Start of GIVEN DATA

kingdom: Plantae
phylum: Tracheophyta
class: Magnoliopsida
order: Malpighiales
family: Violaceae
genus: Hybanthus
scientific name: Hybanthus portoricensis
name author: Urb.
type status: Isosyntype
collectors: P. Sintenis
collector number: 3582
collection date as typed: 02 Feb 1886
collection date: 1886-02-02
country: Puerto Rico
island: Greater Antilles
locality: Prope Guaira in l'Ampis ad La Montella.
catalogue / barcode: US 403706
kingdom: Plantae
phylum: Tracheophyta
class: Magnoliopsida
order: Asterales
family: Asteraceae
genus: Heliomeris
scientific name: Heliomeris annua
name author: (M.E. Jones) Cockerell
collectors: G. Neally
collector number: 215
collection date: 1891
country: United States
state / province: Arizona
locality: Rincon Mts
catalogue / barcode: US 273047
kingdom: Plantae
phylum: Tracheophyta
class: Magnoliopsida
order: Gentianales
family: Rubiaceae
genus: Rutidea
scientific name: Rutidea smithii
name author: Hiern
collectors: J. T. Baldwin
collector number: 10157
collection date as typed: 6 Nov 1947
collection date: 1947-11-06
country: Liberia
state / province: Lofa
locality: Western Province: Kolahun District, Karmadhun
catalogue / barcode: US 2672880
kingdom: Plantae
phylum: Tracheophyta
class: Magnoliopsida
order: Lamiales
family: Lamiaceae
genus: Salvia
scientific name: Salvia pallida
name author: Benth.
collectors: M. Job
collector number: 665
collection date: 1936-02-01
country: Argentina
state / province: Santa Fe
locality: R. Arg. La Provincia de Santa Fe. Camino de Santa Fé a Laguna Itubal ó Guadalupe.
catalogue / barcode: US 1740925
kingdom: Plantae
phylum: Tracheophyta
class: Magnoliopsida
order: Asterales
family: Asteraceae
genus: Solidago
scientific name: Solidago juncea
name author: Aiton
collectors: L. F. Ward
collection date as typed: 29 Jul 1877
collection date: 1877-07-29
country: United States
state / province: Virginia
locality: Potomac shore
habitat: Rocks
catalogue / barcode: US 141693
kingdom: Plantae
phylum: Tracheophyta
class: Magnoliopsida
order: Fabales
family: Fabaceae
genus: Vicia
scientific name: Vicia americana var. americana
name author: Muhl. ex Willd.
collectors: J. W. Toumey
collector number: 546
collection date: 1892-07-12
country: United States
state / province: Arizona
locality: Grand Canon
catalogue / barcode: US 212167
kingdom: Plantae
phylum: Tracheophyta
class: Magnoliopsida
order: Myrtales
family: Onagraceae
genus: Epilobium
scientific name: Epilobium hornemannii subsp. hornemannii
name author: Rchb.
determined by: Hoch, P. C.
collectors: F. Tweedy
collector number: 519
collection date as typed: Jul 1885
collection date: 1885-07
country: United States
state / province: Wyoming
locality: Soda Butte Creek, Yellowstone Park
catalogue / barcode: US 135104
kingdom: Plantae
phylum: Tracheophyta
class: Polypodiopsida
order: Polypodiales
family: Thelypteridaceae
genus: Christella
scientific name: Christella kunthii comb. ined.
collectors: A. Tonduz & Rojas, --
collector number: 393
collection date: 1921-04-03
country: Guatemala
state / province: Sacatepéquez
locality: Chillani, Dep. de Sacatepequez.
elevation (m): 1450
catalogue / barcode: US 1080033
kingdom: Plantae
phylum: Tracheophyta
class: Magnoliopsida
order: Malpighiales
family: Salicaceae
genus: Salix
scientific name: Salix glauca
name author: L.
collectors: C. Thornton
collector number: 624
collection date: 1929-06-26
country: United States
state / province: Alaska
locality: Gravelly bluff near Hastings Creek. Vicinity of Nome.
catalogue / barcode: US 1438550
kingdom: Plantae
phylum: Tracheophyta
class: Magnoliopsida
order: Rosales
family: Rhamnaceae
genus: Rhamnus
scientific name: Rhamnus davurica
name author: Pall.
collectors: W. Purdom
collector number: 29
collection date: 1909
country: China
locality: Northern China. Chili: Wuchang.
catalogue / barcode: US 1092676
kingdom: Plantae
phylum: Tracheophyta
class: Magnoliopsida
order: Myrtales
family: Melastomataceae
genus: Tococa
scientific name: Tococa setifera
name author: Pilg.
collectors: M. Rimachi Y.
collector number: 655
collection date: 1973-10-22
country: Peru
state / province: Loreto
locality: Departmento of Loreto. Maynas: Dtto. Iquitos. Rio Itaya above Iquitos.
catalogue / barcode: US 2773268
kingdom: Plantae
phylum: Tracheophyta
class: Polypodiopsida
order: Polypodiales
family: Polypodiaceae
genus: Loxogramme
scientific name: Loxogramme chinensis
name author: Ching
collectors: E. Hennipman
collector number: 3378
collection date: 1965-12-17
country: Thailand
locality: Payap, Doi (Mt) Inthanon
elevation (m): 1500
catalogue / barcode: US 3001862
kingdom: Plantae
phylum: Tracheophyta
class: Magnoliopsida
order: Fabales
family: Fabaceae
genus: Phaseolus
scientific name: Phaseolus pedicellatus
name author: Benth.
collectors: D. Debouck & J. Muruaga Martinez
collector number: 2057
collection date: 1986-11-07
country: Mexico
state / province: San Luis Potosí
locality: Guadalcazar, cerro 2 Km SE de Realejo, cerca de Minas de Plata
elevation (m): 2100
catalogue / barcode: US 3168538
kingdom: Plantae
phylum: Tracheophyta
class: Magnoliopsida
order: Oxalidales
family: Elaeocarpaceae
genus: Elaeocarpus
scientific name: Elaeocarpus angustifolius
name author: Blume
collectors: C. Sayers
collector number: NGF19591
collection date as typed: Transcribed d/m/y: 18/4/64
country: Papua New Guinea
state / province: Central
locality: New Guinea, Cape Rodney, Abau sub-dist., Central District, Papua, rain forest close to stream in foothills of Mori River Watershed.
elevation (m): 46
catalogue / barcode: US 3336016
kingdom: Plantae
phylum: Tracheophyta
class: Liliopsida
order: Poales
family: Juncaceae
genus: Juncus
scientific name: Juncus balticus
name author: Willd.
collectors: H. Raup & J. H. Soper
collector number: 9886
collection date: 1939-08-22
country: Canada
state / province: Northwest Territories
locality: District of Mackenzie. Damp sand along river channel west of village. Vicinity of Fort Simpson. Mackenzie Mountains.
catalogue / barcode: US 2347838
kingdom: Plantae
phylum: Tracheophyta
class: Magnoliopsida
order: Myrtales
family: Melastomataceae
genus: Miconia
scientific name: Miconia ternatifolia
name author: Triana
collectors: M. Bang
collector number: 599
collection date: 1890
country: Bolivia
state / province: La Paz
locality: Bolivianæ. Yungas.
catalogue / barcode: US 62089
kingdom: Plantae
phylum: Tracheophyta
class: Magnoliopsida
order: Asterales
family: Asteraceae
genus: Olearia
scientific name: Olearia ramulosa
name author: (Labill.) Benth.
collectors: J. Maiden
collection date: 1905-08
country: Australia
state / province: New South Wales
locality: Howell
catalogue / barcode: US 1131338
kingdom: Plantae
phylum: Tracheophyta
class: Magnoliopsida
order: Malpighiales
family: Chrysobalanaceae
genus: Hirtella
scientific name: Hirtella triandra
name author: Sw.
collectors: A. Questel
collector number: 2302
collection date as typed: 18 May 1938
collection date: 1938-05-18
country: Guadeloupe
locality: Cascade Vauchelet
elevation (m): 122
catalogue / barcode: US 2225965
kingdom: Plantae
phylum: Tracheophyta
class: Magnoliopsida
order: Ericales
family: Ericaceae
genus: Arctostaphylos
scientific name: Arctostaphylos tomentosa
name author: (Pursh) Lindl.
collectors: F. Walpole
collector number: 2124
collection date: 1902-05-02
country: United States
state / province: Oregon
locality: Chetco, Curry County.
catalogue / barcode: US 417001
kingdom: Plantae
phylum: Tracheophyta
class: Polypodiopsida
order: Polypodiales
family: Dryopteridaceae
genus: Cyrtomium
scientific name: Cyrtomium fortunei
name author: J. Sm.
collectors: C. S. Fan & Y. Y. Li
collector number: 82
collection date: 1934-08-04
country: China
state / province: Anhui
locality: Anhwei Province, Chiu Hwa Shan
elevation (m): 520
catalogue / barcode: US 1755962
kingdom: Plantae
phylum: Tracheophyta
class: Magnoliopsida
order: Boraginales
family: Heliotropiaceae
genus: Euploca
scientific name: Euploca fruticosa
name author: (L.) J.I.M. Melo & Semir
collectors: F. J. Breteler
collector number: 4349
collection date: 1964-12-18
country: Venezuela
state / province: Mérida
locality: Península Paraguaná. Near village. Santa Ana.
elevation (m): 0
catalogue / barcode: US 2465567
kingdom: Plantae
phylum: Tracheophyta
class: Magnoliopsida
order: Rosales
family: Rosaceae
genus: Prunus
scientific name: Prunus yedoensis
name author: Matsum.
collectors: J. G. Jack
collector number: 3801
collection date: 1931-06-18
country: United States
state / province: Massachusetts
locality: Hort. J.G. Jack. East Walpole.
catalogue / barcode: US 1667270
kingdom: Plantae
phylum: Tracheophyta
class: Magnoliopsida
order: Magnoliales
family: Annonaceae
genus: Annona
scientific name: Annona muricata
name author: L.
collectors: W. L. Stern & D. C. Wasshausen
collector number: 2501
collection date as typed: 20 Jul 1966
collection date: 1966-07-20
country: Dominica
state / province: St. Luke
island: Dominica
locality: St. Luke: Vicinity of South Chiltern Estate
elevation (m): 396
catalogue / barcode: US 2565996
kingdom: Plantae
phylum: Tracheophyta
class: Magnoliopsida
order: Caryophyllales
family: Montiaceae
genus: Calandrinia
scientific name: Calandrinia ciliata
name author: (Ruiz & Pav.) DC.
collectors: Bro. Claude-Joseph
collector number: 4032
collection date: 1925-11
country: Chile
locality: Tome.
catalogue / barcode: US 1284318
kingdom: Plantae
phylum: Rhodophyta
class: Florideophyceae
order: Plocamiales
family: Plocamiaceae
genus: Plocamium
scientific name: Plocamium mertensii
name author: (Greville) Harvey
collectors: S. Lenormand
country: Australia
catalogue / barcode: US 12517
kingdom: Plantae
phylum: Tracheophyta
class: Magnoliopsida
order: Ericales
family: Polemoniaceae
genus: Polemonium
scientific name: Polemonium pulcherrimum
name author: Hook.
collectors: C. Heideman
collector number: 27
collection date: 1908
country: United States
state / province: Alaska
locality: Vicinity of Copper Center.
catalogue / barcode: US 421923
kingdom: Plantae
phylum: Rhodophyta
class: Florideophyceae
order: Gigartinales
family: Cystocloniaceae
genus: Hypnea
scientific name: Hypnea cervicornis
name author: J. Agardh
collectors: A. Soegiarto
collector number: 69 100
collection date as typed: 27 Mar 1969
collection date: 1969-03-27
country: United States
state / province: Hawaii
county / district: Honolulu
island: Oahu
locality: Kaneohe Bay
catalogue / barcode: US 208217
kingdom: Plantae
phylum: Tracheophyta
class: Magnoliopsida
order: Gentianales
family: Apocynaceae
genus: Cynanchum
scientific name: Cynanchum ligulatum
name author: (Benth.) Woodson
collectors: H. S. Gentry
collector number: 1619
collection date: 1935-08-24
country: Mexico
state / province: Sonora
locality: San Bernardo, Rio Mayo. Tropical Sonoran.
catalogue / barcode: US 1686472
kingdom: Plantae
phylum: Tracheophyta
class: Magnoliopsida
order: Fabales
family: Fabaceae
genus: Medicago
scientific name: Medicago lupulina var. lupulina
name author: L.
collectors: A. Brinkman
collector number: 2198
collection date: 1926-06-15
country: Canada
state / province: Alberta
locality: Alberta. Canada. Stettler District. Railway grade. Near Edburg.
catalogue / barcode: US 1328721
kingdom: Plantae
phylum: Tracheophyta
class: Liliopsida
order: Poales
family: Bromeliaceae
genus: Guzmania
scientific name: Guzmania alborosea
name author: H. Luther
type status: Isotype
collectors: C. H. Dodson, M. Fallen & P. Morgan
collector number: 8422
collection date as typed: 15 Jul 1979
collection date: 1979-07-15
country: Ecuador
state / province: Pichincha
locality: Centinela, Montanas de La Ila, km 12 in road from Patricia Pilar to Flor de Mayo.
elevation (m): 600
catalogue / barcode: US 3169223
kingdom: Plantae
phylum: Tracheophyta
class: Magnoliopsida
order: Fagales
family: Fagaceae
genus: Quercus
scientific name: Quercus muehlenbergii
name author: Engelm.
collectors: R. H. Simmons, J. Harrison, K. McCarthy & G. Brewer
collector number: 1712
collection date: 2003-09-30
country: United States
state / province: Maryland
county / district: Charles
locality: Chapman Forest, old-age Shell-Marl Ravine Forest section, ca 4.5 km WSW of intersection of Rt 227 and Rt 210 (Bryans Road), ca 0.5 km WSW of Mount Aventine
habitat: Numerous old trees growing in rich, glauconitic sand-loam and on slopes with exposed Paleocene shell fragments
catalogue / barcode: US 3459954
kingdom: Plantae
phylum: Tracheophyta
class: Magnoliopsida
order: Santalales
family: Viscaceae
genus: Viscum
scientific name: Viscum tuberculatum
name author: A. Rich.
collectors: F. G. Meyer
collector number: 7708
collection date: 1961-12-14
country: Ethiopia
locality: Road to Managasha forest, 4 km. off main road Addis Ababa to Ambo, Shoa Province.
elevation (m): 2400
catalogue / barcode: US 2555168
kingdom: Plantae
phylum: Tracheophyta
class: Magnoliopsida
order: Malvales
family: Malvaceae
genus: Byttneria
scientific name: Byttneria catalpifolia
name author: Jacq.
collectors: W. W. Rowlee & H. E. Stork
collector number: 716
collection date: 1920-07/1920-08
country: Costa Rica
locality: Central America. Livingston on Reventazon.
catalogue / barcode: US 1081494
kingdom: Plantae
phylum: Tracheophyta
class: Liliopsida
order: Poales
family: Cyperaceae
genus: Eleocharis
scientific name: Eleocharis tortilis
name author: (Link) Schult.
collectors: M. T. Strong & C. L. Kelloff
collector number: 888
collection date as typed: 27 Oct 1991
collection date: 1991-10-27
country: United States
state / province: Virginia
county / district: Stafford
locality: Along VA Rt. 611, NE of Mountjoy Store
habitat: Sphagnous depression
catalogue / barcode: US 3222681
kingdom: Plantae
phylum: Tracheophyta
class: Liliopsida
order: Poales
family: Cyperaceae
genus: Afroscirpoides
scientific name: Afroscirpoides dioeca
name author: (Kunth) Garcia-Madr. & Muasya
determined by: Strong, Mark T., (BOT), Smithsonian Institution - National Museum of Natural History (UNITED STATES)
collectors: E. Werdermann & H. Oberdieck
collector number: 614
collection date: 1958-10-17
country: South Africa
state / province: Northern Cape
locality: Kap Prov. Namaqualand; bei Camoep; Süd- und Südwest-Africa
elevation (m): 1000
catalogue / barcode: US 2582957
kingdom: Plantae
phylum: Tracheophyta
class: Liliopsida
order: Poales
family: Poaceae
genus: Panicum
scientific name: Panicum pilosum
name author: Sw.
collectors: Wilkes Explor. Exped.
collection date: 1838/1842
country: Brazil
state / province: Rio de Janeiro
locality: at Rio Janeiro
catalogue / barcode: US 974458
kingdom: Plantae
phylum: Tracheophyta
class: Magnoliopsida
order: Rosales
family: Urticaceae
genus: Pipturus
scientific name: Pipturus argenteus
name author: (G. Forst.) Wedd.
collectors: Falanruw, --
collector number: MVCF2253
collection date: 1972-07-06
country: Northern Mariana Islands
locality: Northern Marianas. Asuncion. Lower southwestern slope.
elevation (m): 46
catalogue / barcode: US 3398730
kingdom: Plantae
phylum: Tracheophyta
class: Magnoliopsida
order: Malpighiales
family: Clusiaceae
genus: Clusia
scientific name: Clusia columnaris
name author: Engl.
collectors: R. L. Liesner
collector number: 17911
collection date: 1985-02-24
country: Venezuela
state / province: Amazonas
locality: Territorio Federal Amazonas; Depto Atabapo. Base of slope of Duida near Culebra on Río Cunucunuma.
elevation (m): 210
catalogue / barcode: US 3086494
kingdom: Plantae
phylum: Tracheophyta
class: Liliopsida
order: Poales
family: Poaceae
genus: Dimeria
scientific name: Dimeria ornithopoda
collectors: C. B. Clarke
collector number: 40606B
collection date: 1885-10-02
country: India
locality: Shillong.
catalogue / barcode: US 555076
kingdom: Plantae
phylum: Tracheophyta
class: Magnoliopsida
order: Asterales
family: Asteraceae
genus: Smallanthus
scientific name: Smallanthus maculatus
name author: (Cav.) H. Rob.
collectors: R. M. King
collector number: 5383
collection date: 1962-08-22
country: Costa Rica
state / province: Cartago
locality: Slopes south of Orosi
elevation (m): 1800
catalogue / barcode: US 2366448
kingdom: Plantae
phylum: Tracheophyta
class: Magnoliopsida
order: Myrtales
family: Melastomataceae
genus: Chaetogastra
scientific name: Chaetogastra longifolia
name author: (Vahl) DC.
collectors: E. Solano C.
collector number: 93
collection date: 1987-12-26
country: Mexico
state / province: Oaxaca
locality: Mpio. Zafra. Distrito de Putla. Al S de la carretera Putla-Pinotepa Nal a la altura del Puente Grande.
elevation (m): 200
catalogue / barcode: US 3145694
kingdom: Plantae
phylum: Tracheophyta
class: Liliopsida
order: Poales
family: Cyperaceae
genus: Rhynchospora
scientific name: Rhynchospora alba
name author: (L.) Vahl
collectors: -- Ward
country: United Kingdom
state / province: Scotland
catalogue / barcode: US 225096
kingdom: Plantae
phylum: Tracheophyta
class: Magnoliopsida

End of GIVEN DATA

▶ _PROMPT_:
Write out the entries above without any change, starting at their first line and ending at the line that contains "state / province: Santa Fe". Include both of those lines.

▶ _TASK RESPONSE_:
kingdom: Plantae
phylum: Tracheophyta
class: Magnoliopsida
order: Malpighiales
family: Violaceae
genus: Hybanthus
scientific name: Hybanthus portoricensis
name author: Urb.
type status: Isosyntype
collectors: P. Sintenis
collector number: 3582
collection date as typed: 02 Feb 1886
collection date: 1886-02-02
country: Puerto Rico
island: Greater Antilles
locality: Prope Guaira in l'Ampis ad La Montella.
catalogue / barcode: US 403706
kingdom: Plantae
phylum: Tracheophyta
class: Magnoliopsida
order: Asterales
family: Asteraceae
genus: Heliomeris
scientific name: Heliomeris annua
name author: (M.E. Jones) Cockerell
collectors: G. Neally
collector number: 215
collection date: 1891
country: United States
state / province: Arizona
locality: Rincon Mts
catalogue / barcode: US 273047
kingdom: Plantae
phylum: Tracheophyta
class: Magnoliopsida
order: Gentianales
family: Rubiaceae
genus: Rutidea
scientific name: Rutidea smithii
name author: Hiern
collectors: J. T. Baldwin
collector number: 10157
collection date as typed: 6 Nov 1947
collection date: 1947-11-06
country: Liberia
state / province: Lofa
locality: Western Province: Kolahun District, Karmadhun
catalogue / barcode: US 2672880
kingdom: Plantae
phylum: Tracheophyta
class: Magnoliopsida
order: Lamiales
family: Lamiaceae
genus: Salvia
scientific name: Salvia pallida
name author: Benth.
collectors: M. Job
collector number: 665
collection date: 1936-02-01
country: Argentina
state / province: Santa Fe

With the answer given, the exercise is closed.